La tercera precisión es que la oración genera más amor entre todos. Cuando unos rezamos por otros, todos nos amamos más y nos sentimos amados. Por eso el cristianismo debe ser vivido no solo a nivel individual, sino en comunidad, ya sea la parroquia, un grupo de estudio de la Biblia, la catequesis, un instituto religioso, una asociación cristiana, etc.
Pero la oración no es un simple truco psicológico, sino algo real, porque Dios oye y escucha mi oración siempre, y actúa en el otro moviendo los corazones, aunque respetando la libertad de cada uno. Dios siempre tiene la última palabra, pero siempre nos escucha. La oración es lo que sostiene el mundo, no porque Dios solo actúe cuando oramos, sino porque cuando oramos, nos asociamos a Dios, que es quien con su misericordia sostiene el mundo.

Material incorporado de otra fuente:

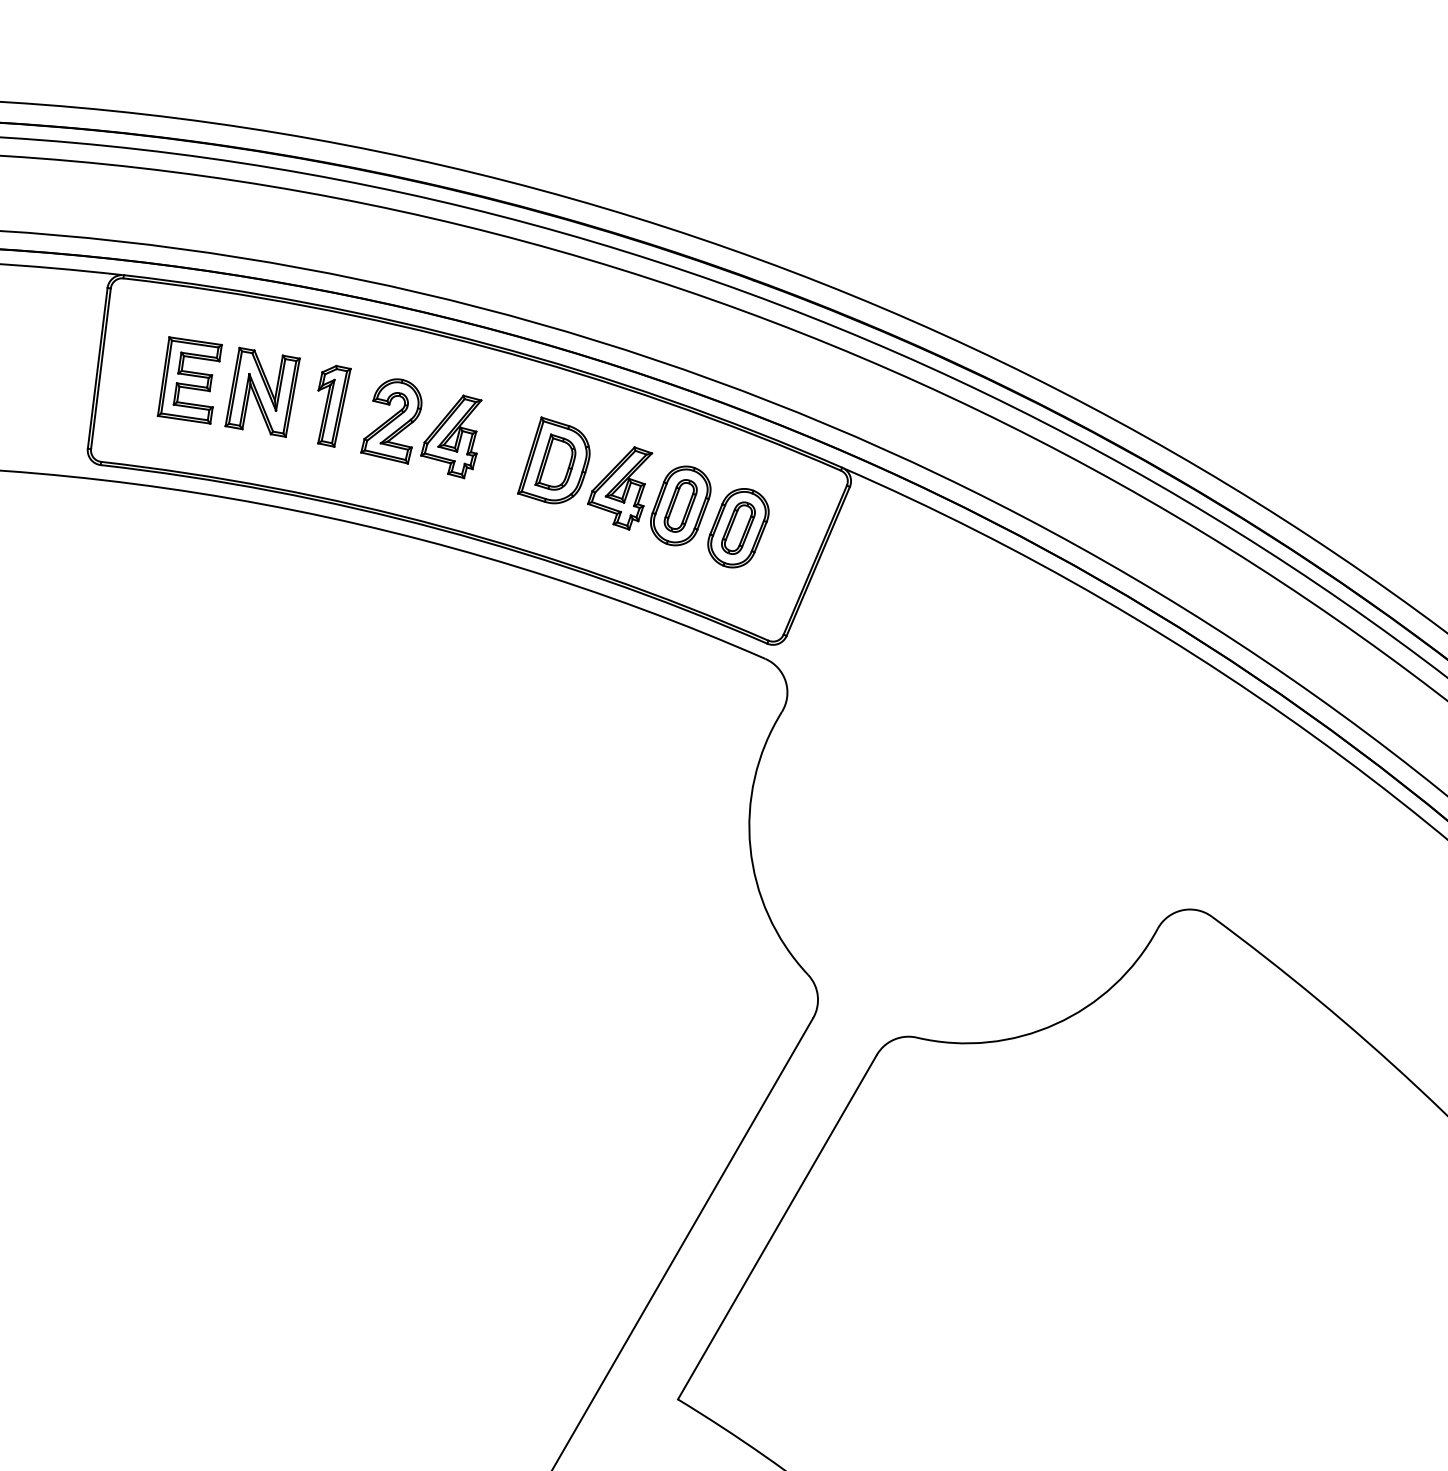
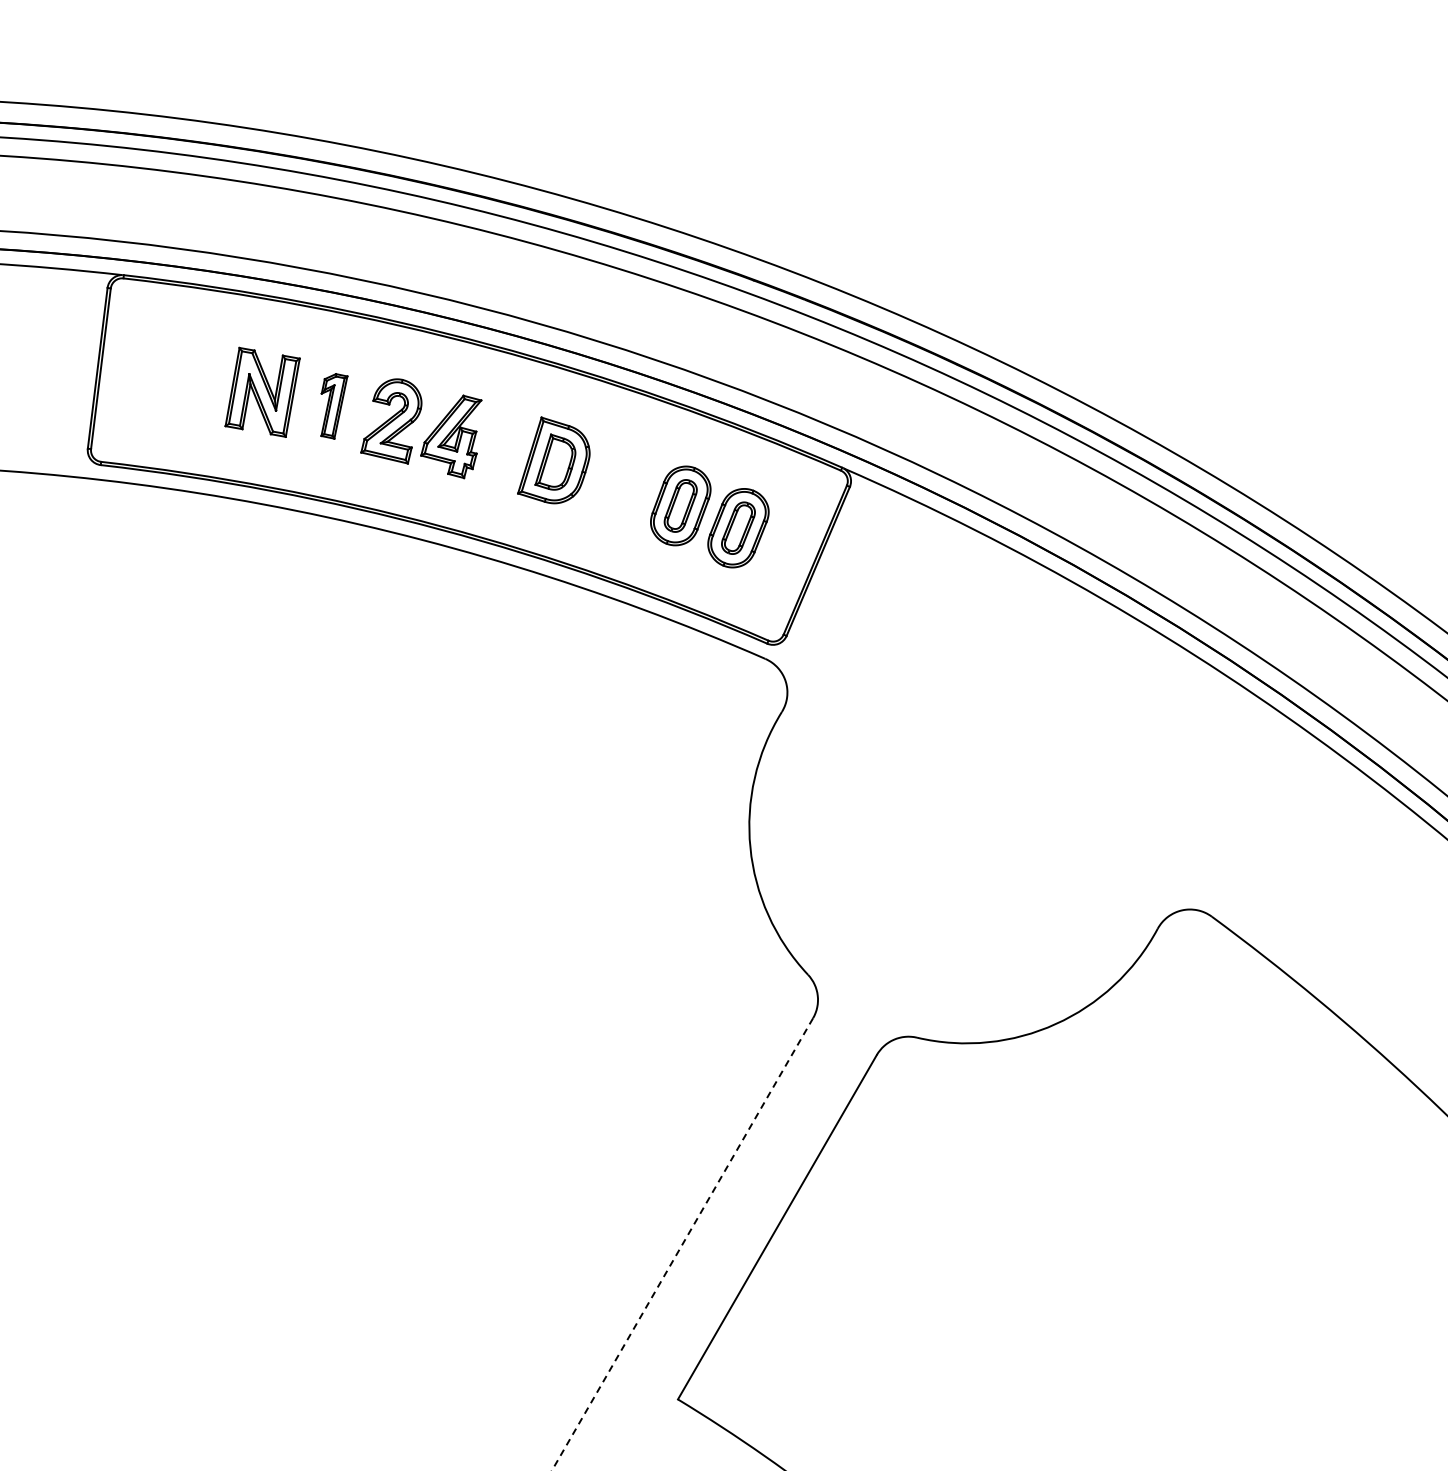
part at (189, 380): present -> none
part at (334, 406) size: 35x83 px -> 29x67 px
part at (620, 488): present -> none
line at (682, 1244): solid -> dashed
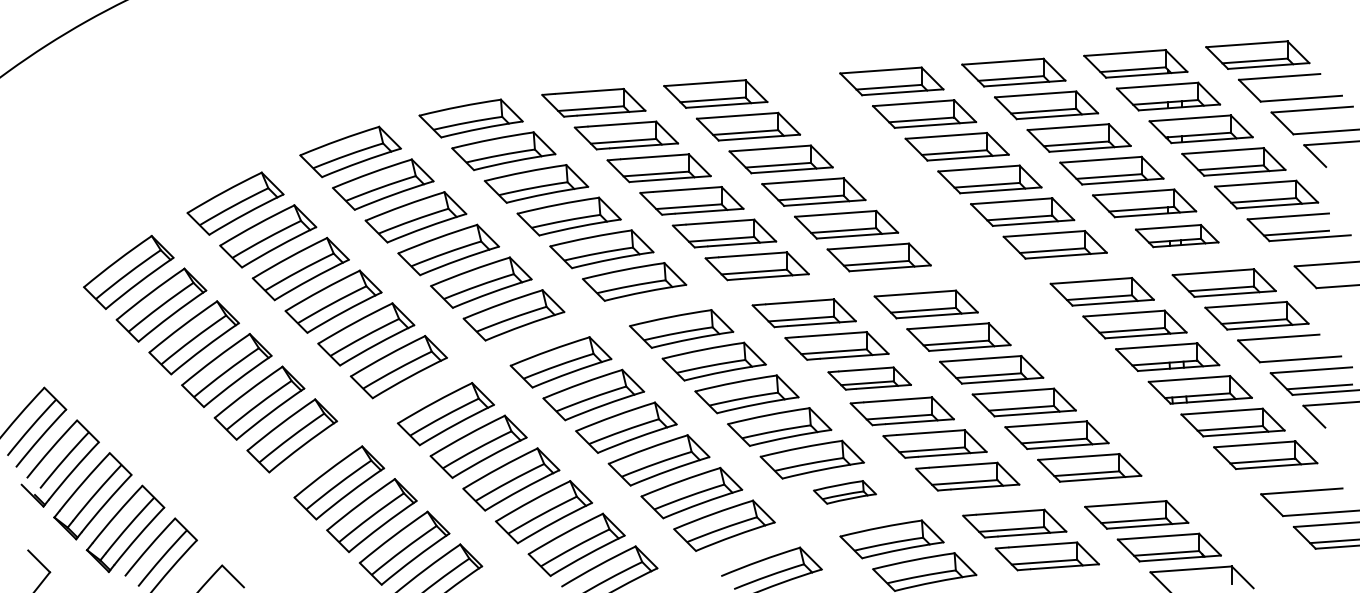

Podemos preguntarnos ahora qué sentido tiene orar por los difuntos. Algo hemos dicho ya, pero todavía podemos decir algo más. Rezar por los difuntos, al menos denota fe en que no todo acaba aquí. “Es ya lo último que podemos hacer por ellos”, dicen algunos, lo cual denota que, en vida, se podían hacer obras de amor, además de la oración, por ellos. Bien. Ahora solo queda la oración, que no es poco. Orar por los difuntos es, ante todo, expresión de nuestra vinculación con ellos, es el último servicio que les podemos prestar: ayudarles para que al morir, se entreguen al amor de Dios. Podemos pensar que el tránsito a Dios es cosa de un instante, pero puede ser que nos equivoquemos. Lo que es un instante es el momento de la muerte, pero en cuanto al tránsito a Dios, nada sabemos, y menos si hablamos de “tiempo”, el cual es una categoría de esta vida, mientras que tras el umbral de la muerte, hablar de “tiempo” es, cuanto menos, una osadía. Recordemos a San Pablo: “Ni ojo vio, ni oído oyó …”. Por tanto, siempre será oportuno orar por los difuntos en su tránsito a Dios, aunque según nuestras coordenadas de tiempo, haya sucedido hace mucho el “momento” de su muerte.
¿Infierno? ¿Purgatorio? No sabemos. “Ni ojo vio….”. Oremos por ellos, por su tránsito a Dios.
Orar por los difuntos también nos viene bien a nosotros. Mirar al Cielo ayuda a vivir mejor en la tierra, entre otras cosas porque nos ayuda a ver mejor la misericordia de Dios, que “quiere que todos los hombres se salven y lleguen al conocimiento de la verdad”. ¿Será posible que no todos los hombres se salven y por tanto, que se vean frustrados los planes de Dios? ¿Será posible que al final, el amor no termine siendo más fuerte que la muerte?
Orar por los difuntos es una expresión de fe y un servicio de amor. Orar por vivos y difuntos (esto es, por todo el personal), es un servicio de amor a todos los seres humanos. Tan importante es, que los monjes y las monjas contemplativos han dedicado su vida, apartándose totalmente del mundo, a la única ocupación de orar a Dios por los demás, dando un sentido exclusivamente escatológico a sus vidas en esta tierra.
Orar por los demás es amar a los demás, acompañando, con nuestro amor, al vivo en su vida, y al difunto en su proceso de morir. Además es tener fe en el amor de Dios por todos y unirse a ese amor de Dios que va más allá de la muerte. Como diría Gabriel Marcel, “amar significa decirle al otro: tú no morirás”. Amar a los difuntos es algo muy bueno, porque los muertos nos recuerdan nuestra propia muerte, y nos recuerdan nuestra meta, Dios.